I'm back after a few weeks of blogging rest. It was an unplanned rest, came about when I hurt my back while cleaning my kitchen. I tried to lift the microwave oven. And hurt my back. Spend the first few days lying down (ouch!). If you have experienced with back pain before (this is not my first either!), you would know that it takes weeks for the pain to subside. So I have not been baking for the past few weeks or do anything much except to finish reading three novels. And no, I will not be lifting the microwave oven again (or any other heavy stuffs!) on my own anytime in the future!
I made these Cinnamon Rolls as I was itching to bake some sweet bread. The original recipe is called Gooey Cinnamon Rolls with Cream Cheese frosting. I did not have any cream cheese so I omitted the frosting.
The dough is enriched with milk, butter and eggs, similar to a brioche, soft and smooth, and easy to work with. The recipe makes 16 rolls, all of which are supposed fit in a 13x9-inch pan. I could not fit all of the rolls in the pan, so 12 rolls goes into the 13x9-inch pan, and the balance 4 rolls are placed in a 6" round cake pan.
I mixed the ingredients for the filling ; ground cinnamon, brown sugar, orange zest in a bowl. The dough is divided into two halves, and each half is rolled out to 9 by 14 inch rectangle. Spread the rolled dough with some softened butter and spread half the filling on each, roll up the dough, Swiss roll style. Slice into 8 even slices and place in the greased pan, cut side up. I have spread one dough half with some raisins over the filling, and leaving the other half only with the cinnamon filling.
The rolls smells wonderful while baking.
Very nice when eaten while still warm. Soft moist crumbs with sweet cinnamony taste and the fragrant orange zest, and fruity bite of the raisins. Lovely with a cup of tea. The rolls are not as soft on the next day, but can be reheated wrapped in foil, about ten minutes in the oven.
(Williams-Sonoma : Home Baked Comfort by Kim Laidlaw)
makes 16 buns
for the dough :
1 package (2-1/4 tsp) active dry yeast
3/4 cup (6 fl oz/180ml) whole milk, warmed (110F/43C)
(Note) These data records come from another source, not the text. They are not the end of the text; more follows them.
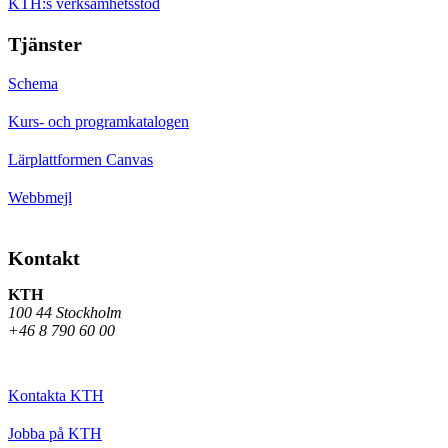
KTH:s verksamhetsstöd
Tjänster
Schema
Kurs- och programkatalogen
Lärplattformen Canvas
Webbmejl
Kontakt
KTH
100 44 Stockholm
+46 8 790 60 00
Kontakta KTH
Jobba på KTH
1/4 cup (4 oz/125gm) granulated sugar
4 large eggs
4-1/2 cups (22-1/2 oz/705gm) all-purpose flour, plus more as needed
1-1/2 tsp kosher salt
6 tbsp (3 oz/90gm) unsalted butter, at room temperature, cut into chunks
for the filling :
4 tbsp (2 oz/60gm) unsalted butter, at room temperature, cut into chunks
2/3 cup (5 oz/155gm) firmly packed light brown sugar
2 tsp ground cinnamon
finely grated zest of 1 large orange
1 egg, lightly beaten with 1 tsp water
To make the dough, in the bowl of a stand mixer, dissolve the yeast in the warm milk and let stand until foamy, about 10 minutes. (I used instant yeast, so I've skipped the foaming step, simply whisk together with the milk and continue on with the next step). Add the granulated sugar, eggs, 4-1/2 cups flour, and salt. Attach the dough hook and knead on low speed, adding a little more flour if needed, until the ingredients come together. Toss in the butter and continue to knead until the dough is smooth and springy, about 7 minutes. Lightly oil a large bowl. Form the dough into a ball, put it in the oiled bowl, and cover the bowl with plastic wrap. Let the dough rise at room temperature until it doubles, 1-1/2 - 2 hours.
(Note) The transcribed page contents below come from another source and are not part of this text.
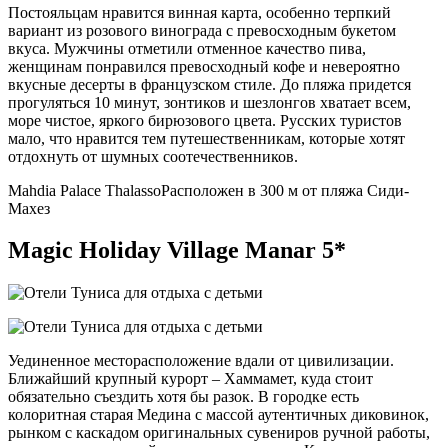
Постояльцам нравится винная карта, особенно терпкий
вариант из розового винограда с превосходным букетом
вкуса. Мужчины отметили отменное качество пива,
женщинам понравился превосходный кофе и невероятно
вкусные десерты в французском стиле. До пляжа придется
прогуляться 10 минут, зонтиков и шезлонгов хватает всем,
море чистое, яркого бирюзового цвета. Русских туристов
мало, что нравится тем путешественникам, которые хотят
отдохнуть от шумных соотечественников.
Mahdia Palace Thalasso
Расположен в 300 м от пляжа Сиди-
Махез
Magic Holiday Village Manar 5*
Уединенное месторасположение вдали от цивилизации.
Ближайший крупный курорт – Хаммамет, куда стоит
обязательно съездить хотя бы разок. В городке есть
колоритная старая Медина с массой аутентичных диковинок,
рынком с каскадом оригинальных сувениров ручной работы,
Butter a 9-by-13-inch (23-by-33-cm) baking dish. Punch down the dough and turn out onto a lightly floured surface. Cut it in half.
Roll out 1 dough half into a rectangle about 9 by 14 inches (23 by 35cm). Spread with half of the butter, then sprinkle evenly with half of the brown sugar, half of the cinnamon, and half of the grated zest. (I mixed the ground cinnamon, brown sugar and orange zest in a bowl, divide into two portions) Starting at the long side closest to you, roll the rectangle away from you, forming a log. Cut the log crosswise into 8 equal slices. Arrange the slices, cut side down, in half of the prepared pan. Repeat with the remaining dough and filling ingredients, and arrange the slices in the other half of the pan. Cover the pan loosely with plastic wrap and let stand in a warm, draft-free spot until puffy, about 1 hour, or refrigerate overnight, then let stand at room temperature for 30-60 minutes before baking.
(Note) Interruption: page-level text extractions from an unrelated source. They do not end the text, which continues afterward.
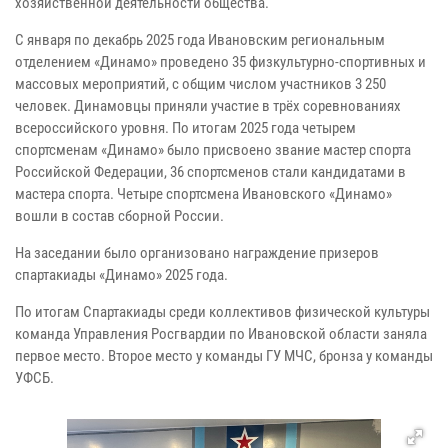
хозяйственной деятельности общества.
С января по декабрь 2025 года Ивановским региональным
отделением «Динамо» проведено 35 физкультурно-спортивных и
массовых мероприятий, с общим числом участников 3 250
человек. Динамовцы приняли участие в трёх соревнованиях
всероссийского уровня. По итогам 2025 года четырем
спортсменам «Динамо» было присвоено звание мастер спорта
Российской Федерации, 36 спортсменов стали кандидатами в
мастера спорта. Четыре спортсмена Ивановского «Динамо»
вошли в состав сборной России.
На заседании было организовано награждение призеров
спартакиады «Динамо» 2025 года.
По итогам Спартакиады среди коллективов физической культуры
команда Управления Росгвардии по Ивановской области заняла
первое место. Второе место у команды ГУ МЧС, бронза у команды
УФСБ.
Position a rack in the middle of the oven and preheat to 400F (200C). Brush the buns lightly with the beaten egg. Bake until the rolls are golden brown and a toothpick inserted into the centre of a roll comes out clean, 20-25 minutes. Let the rolls cool slightly in the pan on a wire rack, then spread with the frosting while they are still warm. Pull the rolls apart and enjoy while they're warm.